Dataset records Start Marker

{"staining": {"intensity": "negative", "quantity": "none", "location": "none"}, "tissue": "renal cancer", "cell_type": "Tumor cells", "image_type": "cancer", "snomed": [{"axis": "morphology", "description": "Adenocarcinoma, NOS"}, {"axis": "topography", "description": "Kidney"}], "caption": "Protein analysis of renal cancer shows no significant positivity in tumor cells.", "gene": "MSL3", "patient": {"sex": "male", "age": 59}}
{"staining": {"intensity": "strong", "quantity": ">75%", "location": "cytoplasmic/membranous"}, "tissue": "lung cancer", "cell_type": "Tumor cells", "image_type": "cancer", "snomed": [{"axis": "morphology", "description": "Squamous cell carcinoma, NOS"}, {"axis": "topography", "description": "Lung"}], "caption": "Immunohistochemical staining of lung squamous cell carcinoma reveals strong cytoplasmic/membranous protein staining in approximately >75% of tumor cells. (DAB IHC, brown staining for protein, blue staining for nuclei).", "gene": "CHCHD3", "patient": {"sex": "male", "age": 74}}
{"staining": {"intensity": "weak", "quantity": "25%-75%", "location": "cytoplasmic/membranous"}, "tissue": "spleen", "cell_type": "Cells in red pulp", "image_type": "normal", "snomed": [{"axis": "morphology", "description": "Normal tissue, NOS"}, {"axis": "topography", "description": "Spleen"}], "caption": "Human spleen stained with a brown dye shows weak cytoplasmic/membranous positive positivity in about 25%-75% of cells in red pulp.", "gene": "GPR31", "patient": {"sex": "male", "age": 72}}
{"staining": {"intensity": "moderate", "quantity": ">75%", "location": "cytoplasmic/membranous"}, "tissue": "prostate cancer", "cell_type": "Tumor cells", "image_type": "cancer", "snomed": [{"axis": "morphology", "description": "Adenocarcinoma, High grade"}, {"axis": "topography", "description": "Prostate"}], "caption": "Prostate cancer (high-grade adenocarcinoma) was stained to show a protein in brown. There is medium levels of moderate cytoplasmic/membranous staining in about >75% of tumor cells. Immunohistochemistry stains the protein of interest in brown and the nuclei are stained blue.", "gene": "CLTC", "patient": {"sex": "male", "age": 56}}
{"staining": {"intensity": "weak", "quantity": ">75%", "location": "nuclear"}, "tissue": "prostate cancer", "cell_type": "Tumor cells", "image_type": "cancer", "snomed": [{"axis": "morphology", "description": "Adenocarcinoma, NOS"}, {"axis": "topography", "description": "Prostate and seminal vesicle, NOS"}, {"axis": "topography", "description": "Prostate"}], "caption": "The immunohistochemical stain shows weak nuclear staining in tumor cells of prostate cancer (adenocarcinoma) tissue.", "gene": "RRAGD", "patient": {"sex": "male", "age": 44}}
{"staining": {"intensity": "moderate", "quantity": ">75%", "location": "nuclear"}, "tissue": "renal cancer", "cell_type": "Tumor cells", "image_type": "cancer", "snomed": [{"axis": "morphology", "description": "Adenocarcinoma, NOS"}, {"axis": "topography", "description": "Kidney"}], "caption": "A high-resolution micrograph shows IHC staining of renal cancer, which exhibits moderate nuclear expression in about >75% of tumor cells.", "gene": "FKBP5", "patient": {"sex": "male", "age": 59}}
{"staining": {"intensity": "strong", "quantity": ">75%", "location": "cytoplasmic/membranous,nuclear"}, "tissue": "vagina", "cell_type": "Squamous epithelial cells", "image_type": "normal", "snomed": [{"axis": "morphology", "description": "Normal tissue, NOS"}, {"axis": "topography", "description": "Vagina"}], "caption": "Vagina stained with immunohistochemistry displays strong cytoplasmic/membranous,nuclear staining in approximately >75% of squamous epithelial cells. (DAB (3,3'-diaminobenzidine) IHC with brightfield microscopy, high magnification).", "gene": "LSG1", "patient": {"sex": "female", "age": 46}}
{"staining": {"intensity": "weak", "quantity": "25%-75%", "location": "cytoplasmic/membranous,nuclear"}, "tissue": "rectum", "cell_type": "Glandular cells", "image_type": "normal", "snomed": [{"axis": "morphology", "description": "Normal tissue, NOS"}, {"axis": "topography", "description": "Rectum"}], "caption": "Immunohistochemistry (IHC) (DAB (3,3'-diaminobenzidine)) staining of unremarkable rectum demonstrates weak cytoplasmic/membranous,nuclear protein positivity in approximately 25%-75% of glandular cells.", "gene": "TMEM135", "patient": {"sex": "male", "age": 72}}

Dataset records End Marker

■ What you should do
Some lines above hold the word "Kidney". Copy all of them.

■ Solution below
{"staining": {"intensity": "negative", "quantity": "none", "location": "none"}, "tissue": "renal cancer", "cell_type": "Tumor cells", "image_type": "cancer", "snomed": [{"axis": "morphology", "description": "Adenocarcinoma, NOS"}, {"axis": "topography", "description": "Kidney"}], "caption": "Protein analysis of renal cancer shows no significant positivity in tumor cells.", "gene": "MSL3", "patient": {"sex": "male", "age": 59}}
{"staining": {"intensity": "moderate", "quantity": ">75%", "location": "nuclear"}, "tissue": "renal cancer", "cell_type": "Tumor cells", "image_type": "cancer", "snomed": [{"axis": "morphology", "description": "Adenocarcinoma, NOS"}, {"axis": "topography", "description": "Kidney"}], "caption": "A high-resolution micrograph shows IHC staining of renal cancer, which exhibits moderate nuclear expression in about >75% of tumor cells.", "gene": "FKBP5", "patient": {"sex": "male", "age": 59}}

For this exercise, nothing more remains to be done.